Started Reading: 1st November 2016
Finished Reading: 22nd November 2016
Number of Pages: 321
Published: September 2008
This review may contain spoilers. You have been warned!
My favourite book is The Hobbit by JRR Tolkien. Throughout this reading challenge, I have searched for a book that has a similar format: a quest set in a fantasy world.
I am pleased to say that I finally found it in the form of The Book of Lost Things by John Connolly.
It is set around World War 2 and is about a 12 year old boy, David, who loses his mother to a long term illness. He struggles to cope with this loss and to accept his dad's new wife and his new step-brother.
He begins to hear his mother's voice and eventually follows it through a crack into a different world.
The world is based off Grimm's fairy-tales and you will find references to them all over the place, including Snow White and her dwarfs. However, they are just references and they are not exactly how they seem.
This book also has some incredibly dark moments. I think this book is targeted to a younger audience (given the age of the main character), but this doesn't cause it to hold back from gory details and disturbing ideas. I think this is in-keeping with the grittiness of Grimm's original works.
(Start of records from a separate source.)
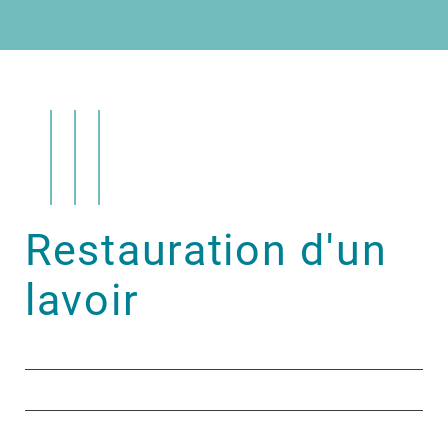
Restauration d'un
lavoir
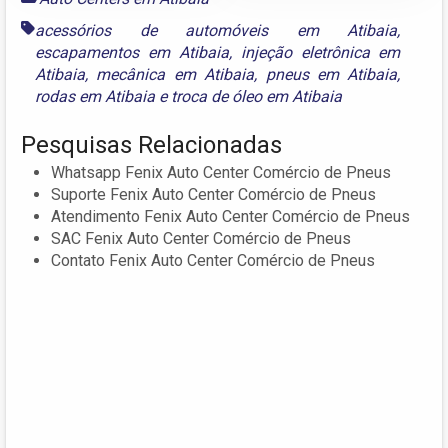
acessórios de automóveis em Atibaia
,
escapamentos em Atibaia
,
injeção eletrônica em
Atibaia
,
mecânica em Atibaia
,
pneus em Atibaia
,
rodas em Atibaia
e
troca de óleo em Atibaia
Pesquisas Relacionadas
Whatsapp Fenix Auto Center Comércio de Pneus
Suporte Fenix Auto Center Comércio de Pneus
Atendimento Fenix Auto Center Comércio de Pneus
SAC Fenix Auto Center Comércio de Pneus
Contato Fenix Auto Center Comércio de Pneus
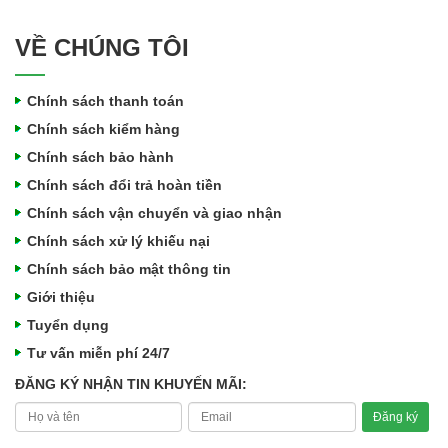
VỀ CHÚNG TÔI
Chính sách thanh toán
Chính sách kiểm hàng
Chính sách bảo hành
Chính sách đổi trả hoàn tiền
Chính sách vận chuyển và giao nhận
Chính sách xử lý khiếu nại
Chính sách bảo mật thông tin
Giới thiệu
Tuyển dụng
Tư vấn miễn phí 24/7
ĐĂNG KÝ NHẬN TIN KHUYẾN MÃI:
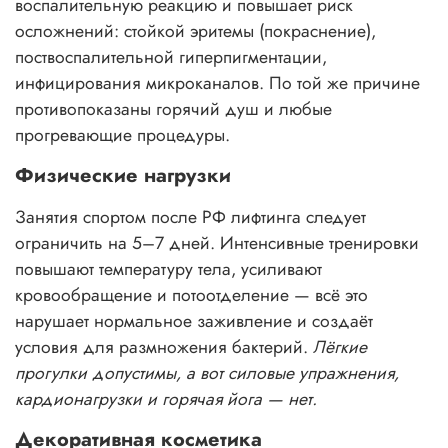
воспалительную реакцию и повышает риск
осложнений: стойкой эритемы (покраснение),
поствоспалительной гиперпигментации,
инфицирования микроканалов. По той же причине
противопоказаны горячий душ и любые
прогревающие процедуры.
Физические нагрузки
Занятия спортом после РФ лифтинга следует
ограничить на 5–7 дней. Интенсивные тренировки
повышают температуру тела, усиливают
кровообращение и потоотделение — всё это
нарушает нормальное заживление и создаёт
условия для размножения бактерий.
Лёгкие
прогулки допустимы, а вот силовые упражнения,
кардионагрузки и горячая йога — нет.
Декоративная косметика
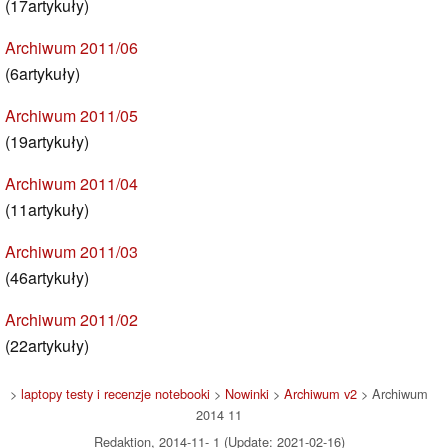
(17artykuły)
Archiwum 2011/06
(6artykuły)
Archiwum 2011/05
(19artykuły)
Archiwum 2011/04
(11artykuły)
Archiwum 2011/03
(46artykuły)
Archiwum 2011/02
(22artykuły)
>
laptopy testy i recenzje notebooki
>
Nowinki
>
Archiwum v2
> Archiwum
2014 11
Redaktion, 2014-11- 1 (Update: 2021-02-16)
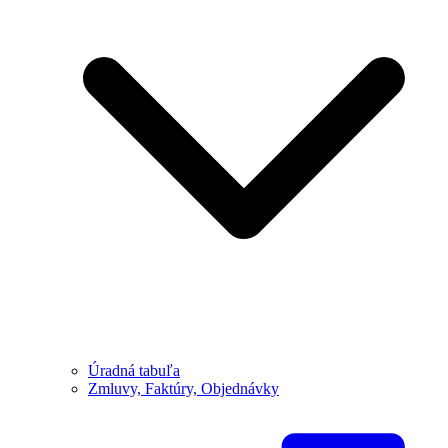
Úradná tabuľa
Zmluvy, Faktúry, Objednávky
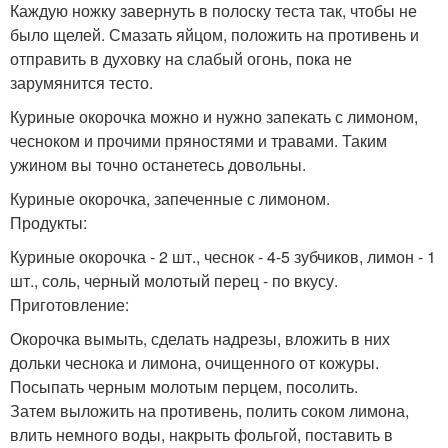
Каждую ножку завернуть в полоску теста так, чтобы не
было щелей. Смазать яйцом, положить на противень и
отправить в духовку на слабый огонь, пока не
зарумянится тесто.
Куриные окорочка можно и нужно запекать с лимоном,
чесноком и прочими пряностями и травами. Таким
ужином вы точно останетесь довольны.
Куриные окорочка, запеченные с лимоном.
Продукты:
Куриные окорочка - 2 шт., чеснок - 4-5 зубчиков, лимон - 1
шт., соль, черный молотый перец - по вкусу.
Приготовление:
Окорочка вымыть, сделать надрезы, вложить в них
дольки чеснока и лимона, очищенного от кожуры.
Посыпать черным молотым перцем, посолить.
Затем выложить на противень, полить соком лимона,
влить немного воды, накрыть фольгой, поставить в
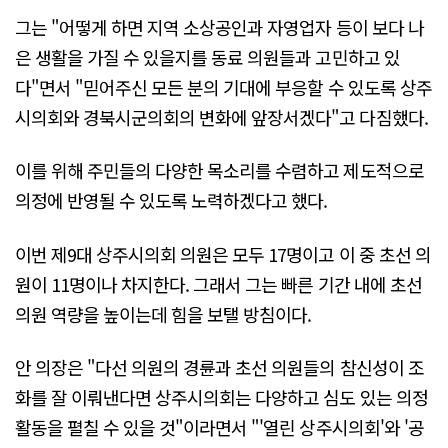
그는 "어떻게 하면 지역 소상공인과 자영업자 등이 보다 나
은 생활을 가질 수 있을지를 동료 의원들과 고민하고 있
다"면서 "믿어주신 모든 분의 기대에 부응할 수 있도록 상주
시의회와 경북시군의회의 변화에 앞장서겠다"고 다짐했다.
이를 위해 주민들의 다양한 목소리를 수렴하고 제도적으로
의정에 반영될 수 있도록 노력하겠다고 했다.
이번 제9대 상주시의회 의원은 모두 17명이고 이 중 초선 의
원이 11명이나 차지한다. 그래서 그는 빠른 기간 내에 초선
의원 역량을 높이는데 힘을 보탤 방침이다.
안 의장은 "다선 의원의 경륜과 초선 의원들의 참신성이 조
화를 잘 이뤄낸다면 상주시의회는 다양하고 심도 있는 의정
활동을 펼칠 수 있을 것"이라면서 "'열린 상주시의회'와 '공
For me, it took a while for David to get into the fantasy world and for the adventure to truly begin, but once he is there, there isn't a dull moment. Every chapter has something going on and is an adventure on its own and I love this. I think this is why I love The Hobbit as well. I was gripped right up until the final pages.
The climatic finale was done well but there was a bit of a "deus ex machina" resolution, but it is done in a way that makes sense in the context of the story.
One of the things I was worried about, was that he would wake up and find that it was "all a dream". To a certain extent this happened and was disappointing. However, one of the themes of the book is the idea that these stories are in other worlds that are real. So even though this all occurred "inside his head", it doesn't mean it wasn't "real". David is still a changed person when he comes out of the coma and in the final chapter, it is revealed that everything that the Crooked Man (the main protagonist) said would happened, happened.
The final chapter gives us a summary of the rest of David's life up to his death. It is sadly full of pain. But in his final moments he "returns" to the other world in an incredibly heartwarming moment.
This is probably my favorite book that I have read this year so far. Despite the book appearing to be targeted towards young teens (as that is the age of the main character), it doesn't hold back on the grittiness and deals bluntly with themes of grief and loss. An excellent read for all ages.
The 12th and final book of the reading challenge will be a Christmas themed one: The Christmas Mystery by Jostein Gaarder. Decided that I have to finish this book and the whole challenge by Christmas Day.